To accomplish fluoroless catheter ablation, the NewYork-Presbyterian and Weill Cornell Medicine team use technology that emits high-frequency sound waves, known as intracardiac echocardiography (ICE), to create a complete and precise image of the heart. In addition, the use of computerized three-dimensional mapping systems and pre-procedural cardiac imaging can further guide the procedure. Weill Cornell Medicine electrophysiologists believe that physicians around the country can embrace fluoroless ablation of atrial fibrillation by challenging entrenched practices.

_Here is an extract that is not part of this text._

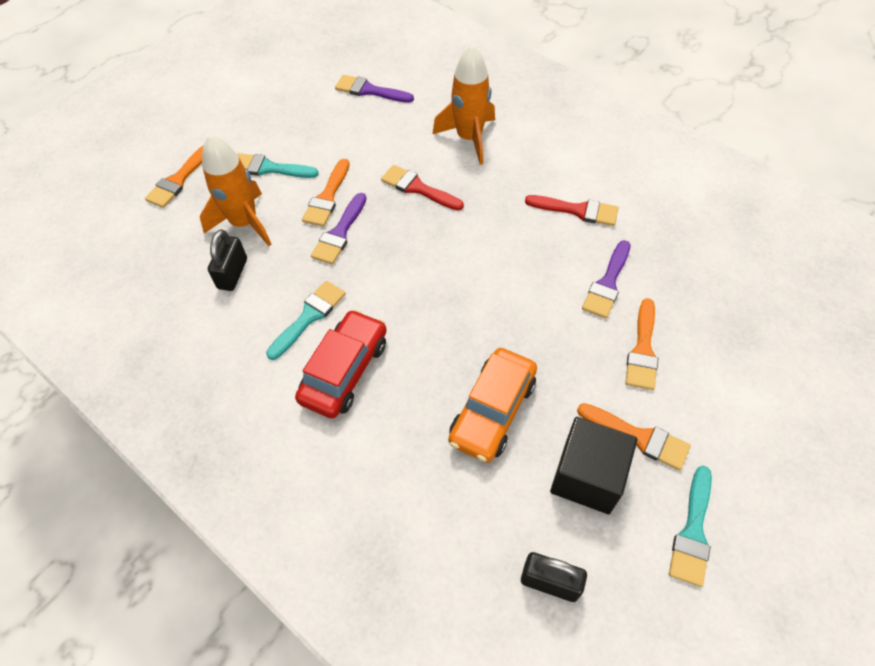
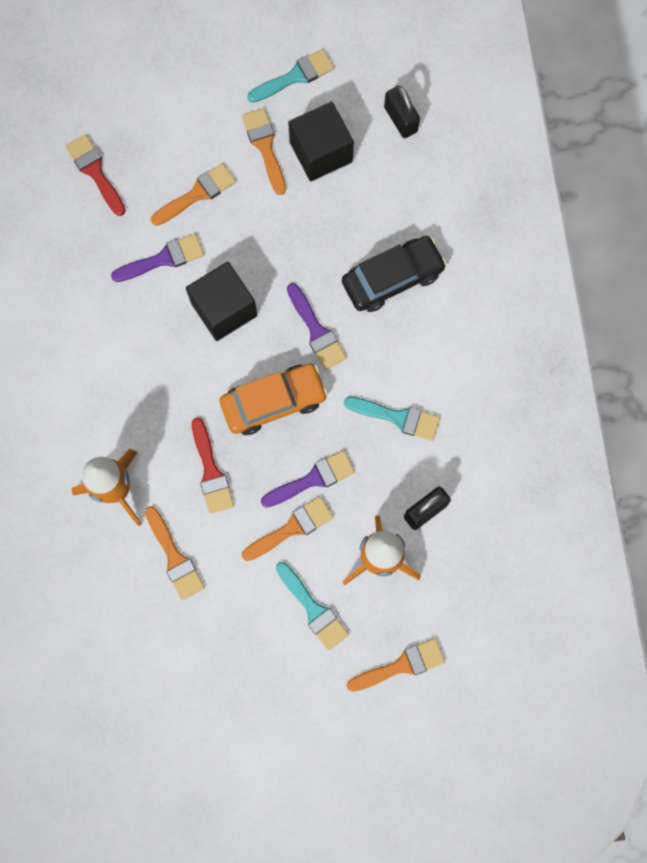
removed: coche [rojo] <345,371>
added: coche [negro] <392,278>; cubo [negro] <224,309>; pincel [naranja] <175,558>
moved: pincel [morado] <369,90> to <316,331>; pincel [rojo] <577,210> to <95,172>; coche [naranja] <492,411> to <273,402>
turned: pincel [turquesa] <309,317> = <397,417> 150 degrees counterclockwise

“Although the concept of fluoroless catheter ablation was introduced several years ago, it has yet to gain wide adoption, mostly because many electrophysiologists were trained to rely on X-ray imaging and are reluctant to trust ICE,” said co-author Jim Cheung, M.D., director of clinical electrophysiology research and cardiac electrophysiology fellowship training at NewYork-Presbyterian/Weill Cornell Medical Center and associate professor of medicine at Weill Cornell Medicine. Cheung is a consultant for and has received fellowship grant support from Biosense Webster, a manufacturer of electrophysiology devices. “This concern can be remedied with experience. For some, the learning curve can be steep, but generally, the skill set can be readily acquired. By thoughtfully modifying the way the procedure is performed, we can significantly reduce the radiation risk in the process,” he said.

“We are currently training our fellows to utilize this technique in an effort to guide the next generation of cardiologists to become well-versed in fluoroless ablation,” Cheung said.

“The most critical requisite for performing fluoroless catheter ablation of AF is a willingness to relinquish an old habit,” said Lerman, who is also a consultant for Biosense Webster. “Doing so will have a tremendous advantage for both patients and healthcare professionals.”